- Texte visé : Texte de la commission sur le projet de loi, après engagement de la procédure accélérée, relatif à la protection des enfants, (n°2841 rectifié et lettre rectificative n°, 3000)., n° 3018-A0
- Stade de lecture : 1ère lecture (1ère assemblée saisie)
- Examiné par : Assemblée nationale (séance publique)
Dans un délai de six mois à compter de la promulgation de la présente loi, le Gouvernement remet au Parlement un rapport présentant une programmation pluriannuelle des moyens humains, matériels et budgétaires nécessaires à la mise en œuvre effective de la présente loi, élaborée conjointement par l’État et les départements. Ce rapport évalue notamment les besoins des juridictions pour enfants, des greffes, des services départementaux de l’aide sociale à l’enfance et des établissements et services mentionnés à l’article L. 312-1 du code de l’action sociale et des familles, ainsi que les mesures permettant de réduire les inégalités territoriales de prise en charge, en particulier dans les collectivités mentionnées à l’article 15 de la présente loi.
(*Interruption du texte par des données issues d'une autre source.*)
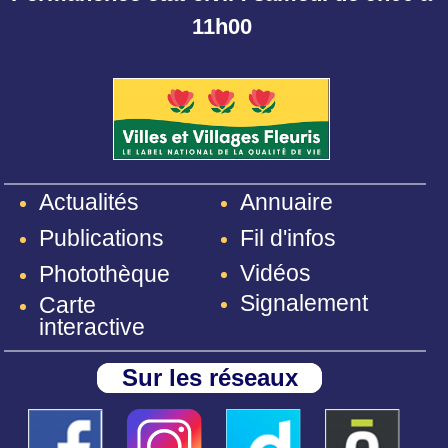
11h00
Annuaire
Actualités
Fil d'infos
Publications
Vidéos
Photothèque
Signalement
Carte
interactive
Sur les réseaux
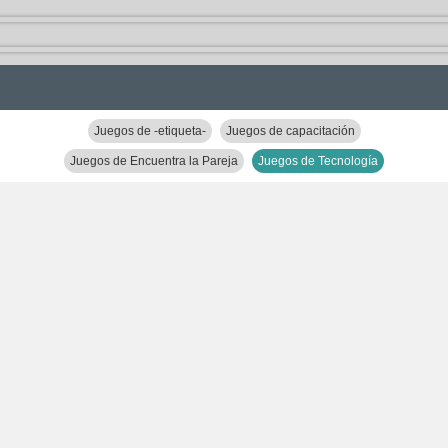
Juegos de -etiqueta-
Juegos de capacitación
Juegos de Encuentra la Pareja
Juegos de Tecnología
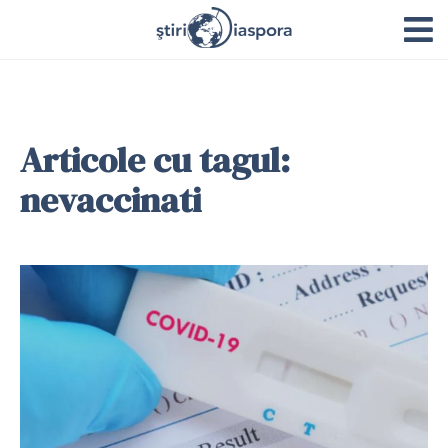
Articole cu tagul:
nevaccinati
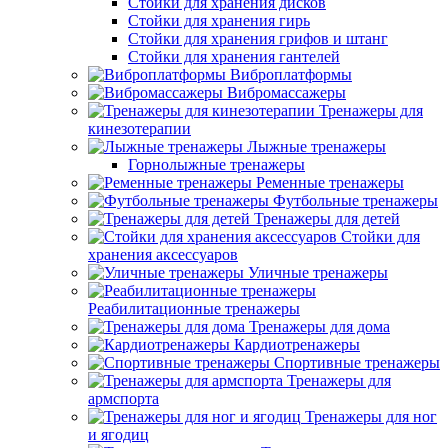
Стойки для хранения дисков
Стойки для хранения гирь
Стойки для хранения грифов и штанг
Стойки для хранения гантелей
Виброплатформы
Вибромассажеры
Тренажеры для
кинезотерапии
Лыжные тренажеры
Горнолыжные тренажеры
Ременные тренажеры
Футбольные тренажеры
Тренажеры для детей
Стойки для
хранения аксессуаров
Уличные тренажеры
Реабилитационные тренажеры
Тренажеры для дома
Кардиотренажеры
Спортивные тренажеры
Тренажеры для
армспорта
Тренажеры для ног
и ягодиц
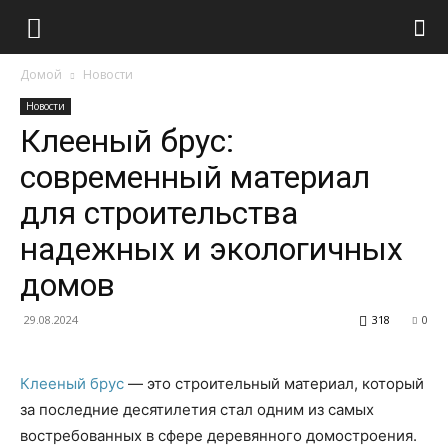
Домой
Новости
Новости
Клееный брус:
современный материал
для строительства
надежных и экологичных
домов
29.08.2024
318
0
Клееный брус
— это строительный материал, который
за последние десятилетия стал одним из самых
востребованных в сфере деревянного домостроения.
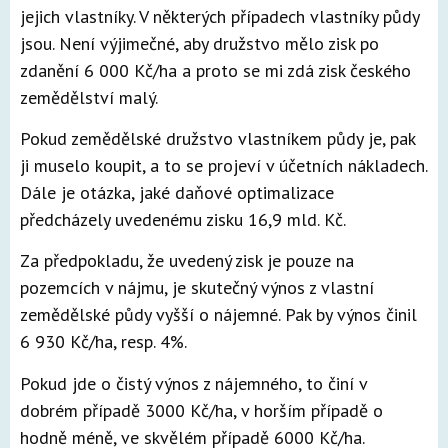
jejich vlastníky. V některých případech vlastníky půdy
jsou. Není výjimečné, aby družstvo mělo zisk po
zdanění 6 000 Kč/ha a proto se mi zdá zisk českého
zemědělství malý.
Pokud zemědělské družstvo vlastníkem půdy je, pak
ji muselo koupit, a to se projeví v účetních nákladech.
Dále je otázka, jaké daňové optimalizace
předcházely uvedenému zisku 16,9 mld. Kč.
Za předpokladu, že uvedený zisk je pouze na
pozemcích v nájmu, je skutečný výnos z vlastní
zemědělské půdy vyšší o nájemné. Pak by výnos činil
6 930 Kč/ha, resp. 4%.
Pokud jde o čistý výnos z nájemného, to činí v
dobrém případě 3000 Kč/ha, v horším případě o
hodně méně, ve skvělém případě 6000 Kč/ha.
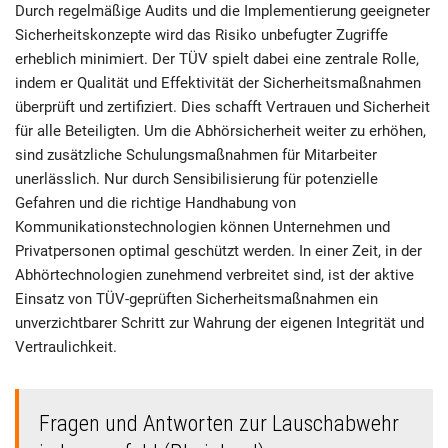
Durch regelmäßige Audits und die Implementierung geeigneter
Sicherheitskonzepte wird das Risiko unbefugter Zugriffe
erheblich minimiert. Der TÜV spielt dabei eine zentrale Rolle,
indem er Qualität und Effektivität der Sicherheitsmaßnahmen
überprüft und zertifiziert. Dies schafft Vertrauen und Sicherheit
für alle Beteiligten. Um die Abhörsicherheit weiter zu erhöhen,
sind zusätzliche Schulungsmaßnahmen für Mitarbeiter
unerlässlich. Nur durch Sensibilisierung für potenzielle
Gefahren und die richtige Handhabung von
Kommunikationstechnologien können Unternehmen und
Privatpersonen optimal geschützt werden. In einer Zeit, in der
Abhörtechnologien zunehmend verbreitet sind, ist der aktive
Einsatz von TÜV-geprüften Sicherheitsmaßnahmen ein
unverzichtbarer Schritt zur Wahrung der eigenen Integrität und
Vertraulichkeit.
Fragen und Antworten zur Lauschabwehr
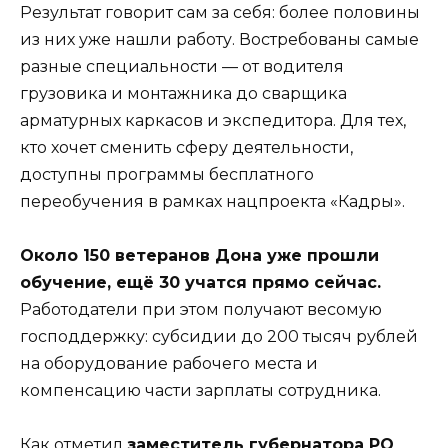
Результат говорит сам за себя: более половины
из них уже нашли работу. Востребованы самые
разные специальности — от водителя
грузовика и монтажника до сварщика
арматурных каркасов и экспедитора. Для тех,
кто хочет сменить сферу деятельности,
доступны программы бесплатного
переобучения в рамках нацпроекта «Кадры».
Около 150 ветеранов Дона уже прошли
обучение, ещё 30 учатся прямо сейчас.
Работодатели при этом получают весомую
господдержку: субсидии до 200 тысяч рублей
на оборудование рабочего места и
компенсацию части зарплаты сотрудника.
Как отметил
заместитель губернатора РО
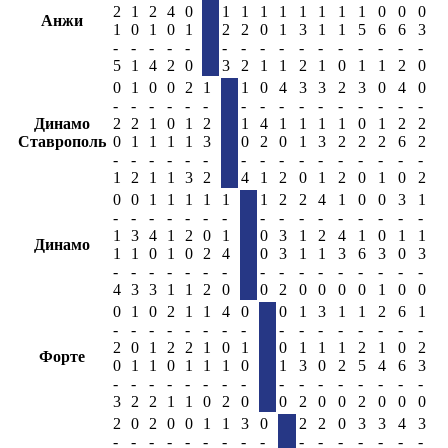
2
1
2
4
0
1
1
1
1
1
1
1
1
0
0
0
Анжи
1
0
1
0
1
2
2
0
1
3
1
1
5
6
6
3
-
-
-
-
-
-
-
-
-
-
-
-
-
-
-
-
5
1
4
2
0
3
2
1
1
2
1
0
1
1
2
0
0
1
0
0
2
1
1
0
4
3
3
2
3
0
4
0
-
-
-
-
-
-
-
-
-
-
-
-
-
-
-
-
Динамо
2
2
1
0
1
2
1
4
1
1
1
1
0
1
2
2
Ставрополь
0
1
1
1
1
3
0
2
0
1
3
2
2
2
6
2
-
-
-
-
-
-
-
-
-
-
-
-
-
-
-
-
1
2
1
1
3
2
4
1
2
0
1
2
0
1
0
2
0
0
1
1
1
1
1
1
2
2
4
1
0
0
3
1
-
-
-
-
-
-
-
-
-
-
-
-
-
-
-
-
1
3
4
1
2
0
1
0
3
1
2
4
1
0
1
1
Динамо
1
1
0
1
0
2
4
0
3
1
1
3
6
3
0
3
-
-
-
-
-
-
-
-
-
-
-
-
-
-
-
-
4
3
3
1
1
2
0
0
2
0
0
0
0
1
0
0
0
1
0
2
1
1
4
0
0
1
3
1
1
2
6
1
-
-
-
-
-
-
-
-
-
-
-
-
-
-
-
-
2
0
1
2
2
1
0
1
0
1
1
1
2
1
0
2
Форте
0
1
1
0
1
1
1
0
1
3
0
2
5
4
6
3
-
-
-
-
-
-
-
-
-
-
-
-
-
-
-
-
3
2
2
1
1
0
2
0
0
2
0
0
2
0
0
0
2
0
2
0
0
1
1
3
0
2
2
0
3
3
4
3
-
-
-
-
-
-
-
-
-
-
-
-
-
-
-
-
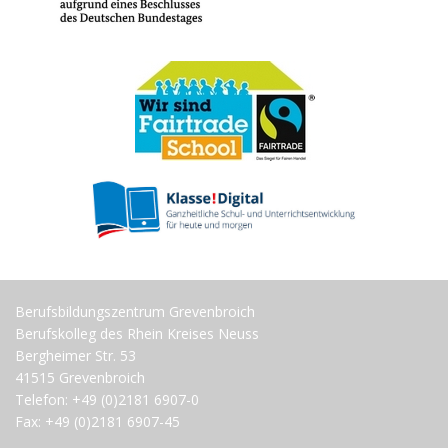
Berufsbildungszentrum Grevenbroich
Berufskolleg des Rhein Kreises Neuss
Bergheimer Str. 53
41515 Grevenbroich
Telefon: +49 (0)2181 6907-0
Fax: +49 (0)2181 6907-45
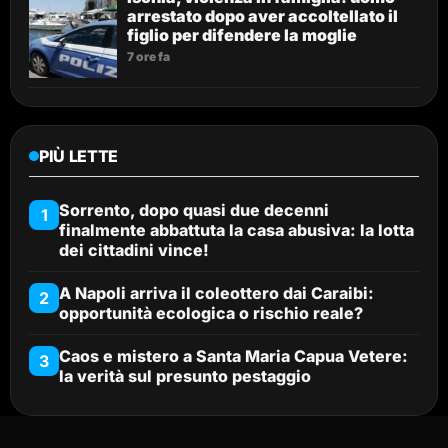
arrestato dopo aver accoltellato il
figlio per difendere la moglie
7 ore fa
PIÙ LETTE
Sorrento, dopo quasi due decenni
1
finalmente abbattuta la casa abusiva: la lotta
dei cittadini vince!
A Napoli arriva il coleottero dai Caraibi:
2
opportunità ecologica o rischio reale?
Caos e mistero a Santa Maria Capua Vetere:
3
la verità sul presunto pestaggio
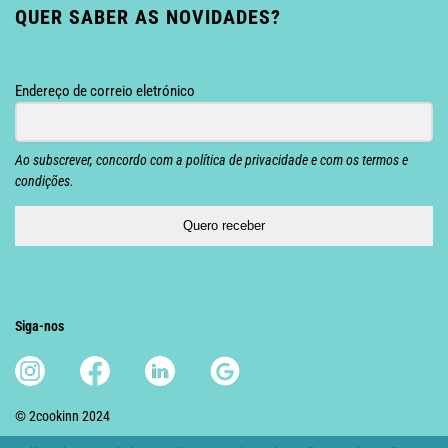
QUER SABER AS NOVIDADES?
Endereço de correio eletrónico
Ao subscrever, concordo com a política de privacidade e com os termos e
condições.
Quero receber
Siga-nos
© 2cookinn 2024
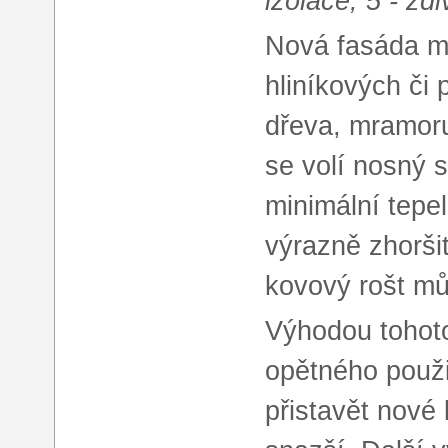
izolace, 5 - zdi
Nová fasáda mů
hliníkových či
dřeva, mramoru
se volí nosný s
minimální tepe
výrazně zhoršit
kovový rošt mů
Výhodou tohot
opětného použi
přistavět nové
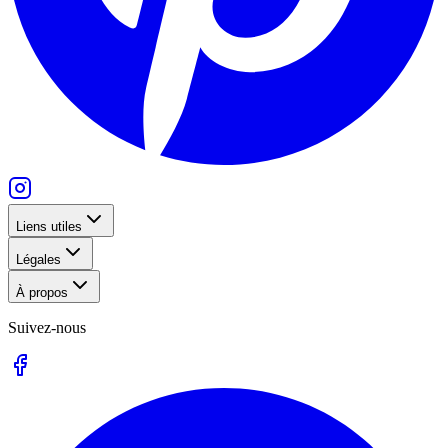
Liens utiles
Légales
À propos
Suivez-nous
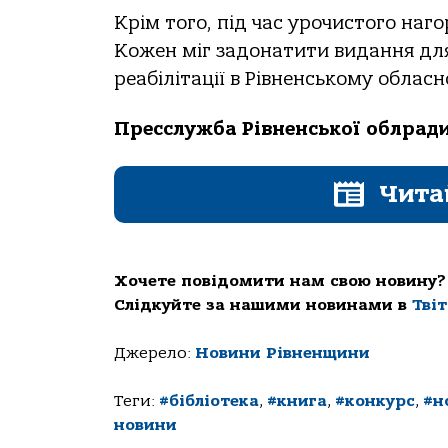
Крім того, під час урочистого наг
Кожен міг задонатити видання для 
реабілітації в Рівненському обласн
Пресслужба Рівненської облрад
Чита
Хочете повідомити нам свою новину?
Слідкуйте за нашими новинами в
Тві
Джерело:
Новини Рівненщини
Теги:
#бібліотека
,
#книга
,
#конкурс
,
#н
новини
Le présent amendement vise à garantir que la présente loi s’accompagne d’une programmation pluriannuelle des moyens humains, matériels et budgétaires nécessaires à sa mise en œuvre effective.
Le Conseil national des barreaux rappelle, dans son rapport et dans sa résolution du 3 juillet 2026, que la crise de la protection de l’enfance ne résulte pas principalement d’un défaut de normes mais d’un défaut d’effectivité des dispositifs existants, tenant notamment à l’inexécution ou à l’exécution tardive des décisions judiciaires, à la saturation des dispositifs d’accueil et à la pénurie de professionnels.
Il souligne que toute réforme de la protection de l’enfance doit être adossée à un engagement budgétaire pluriannuel à la hauteur des besoins, renforçant durablement les juridictions pour enfants, les greffes et les services éducatifs, dans le cadre d’un engagement conjoint entre l’État et les départements, seule garantie d’une effectivité réelle des droits et d’une égalité de protection sur l’ensemble du territoire, en particulier dans les outre-mer.
Le présent amendement permet ainsi de traduire cette exigence en inscrivant dans la loi l’obligation, pour le Gouvernement, de présenter au Parlement les moyens nécessaires à l’application homogène et effective de ses dispositions.
Cet amendement du groupe Ecologiste et Social a été travaillé avec le Conseil National des Barreaux.